A court would have to turn back the clock to a time before the New Deal – and reject well-established policies like taxing to pay for Social Security and Medicare – in order to find that the individual responsibility policy exceeds Congress’ authority to promote the “general welfare” of Americans by enforcing the individual responsibility policy with a tax.

The Commerce Clause permits Congress to regulate matters with a substantial effect on interstate commerce.  Congress was acting within its power when it enacted the individual responsibility policy because the policy will have a substantial effect on interstate commerce.  The power of Congress to regulate interstate commerce under the Commerce Clause has been well settled since at least the time of the New Deal, when the Supreme Court upheld laws like the Fair Labor Standards Act to rule that Congress had the authority to outlaw child labor.  Congress reasonably concluded that spending on health care has a substantial effect on interstate commerce because individuals buy and use health insurance across state borders, national health spending is projected to make up almost 18 percent of our nation’s economy (P.L. 111-148, Sec.10106(a)(2)(B), page 2099),  and the costs of providing emergency medical services to the uninsured has a significant impact on health care costs.

When the Senate considered the Patient Protection and Affordable Care Act in December, it explicitly adopted a set of findings, now the law, related to the impact of the individual mandate on interstate commerce.  These find that “health insurance and health care services are a significant part of the national economy;” and that the individual “requirement regulates activity that is commercial and economic in nature: economic and financial decisions about how and when health care is paid for, and when health insurance is purchased;” and that the “requirement is essential to creating effective health insurance markets.”

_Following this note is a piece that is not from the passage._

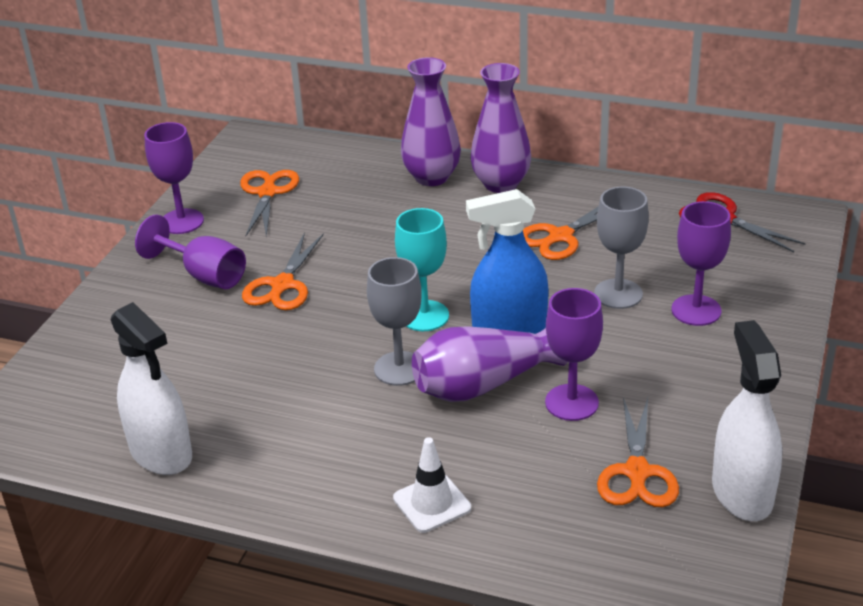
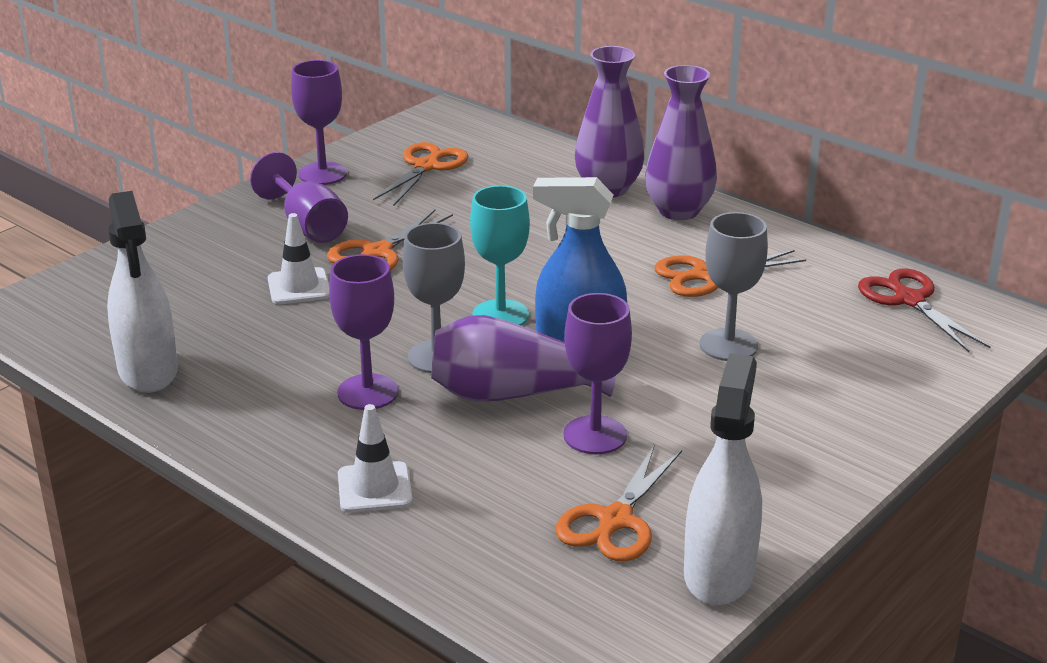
camera: 20 degrees right, 5 degrees down
(237, 335) = (299, 287): none -> white traffic cone
(696, 310) = (806, 382): purple goblet -> purple goblet (368, 392)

The Supreme Court has previously held that the insurance industry constitutes the type of activity that falls within Congress’ regulatory authority under the Commerce Clause. [Simon Lazarus, “Mandatory Health Insurance:  Is It Constitutional?” 12/09]  In 1944, the Court found in U.S. v. South-Eastern Underwriters Association that Congress was empowered to regulate insurance.  The Court noted that “perhaps no modern commercial enterprise directly affects so many persons in all walks of life as does the insurance business.”  Upholding congressional regulation of insurance under the Commerce Clause makes clear Congress’ action in passing the Patient Protection and Affordable Care Act was an appropriate use of its Commerce Clause authority.

The Necessary and Proper Clause permits Congress to “make all laws necessary and proper for executing its power.”   The Supreme Court settled the meaning of the Necessary and Proper Clause 190 years ago in Justice Marshall’s landmark decision in McCullough v. Maryland.  That case established that the Necessary and Proper Clause does not limit the powers of Congress, but is “placed among the powers of Congress.”  This clause goes hand in hand with the Commerce Clause to ensure congressional authority to regulate activity with a significant economic impact.  Congress is permitted to “make all laws which shall be necessary and proper for carrying into execution the foregoing powers and all other powers vested by this Constitution in the United States.”

Similar cornerstones of the social safety net, like Social Security, Medicare and Medicaid, have long been upheld by the courts.  Congress has enacted various requirements throughout the years, such as the requirement to register for the draft, pay minimum wages, and pay taxes, including the taxes deducted from paychecks to pay for Social Security and Medicare.  These are the well-established foundations for the individual responsibility policy enacted in The Patient Protection and Affordable Care Act.

[1] The states include Florida, South Carolina, Nebraska, Texas, Utah, Louisiana, Alabama, Michigan, Colorado, Pennsylvania, Washington, Idaho, and South Dakota.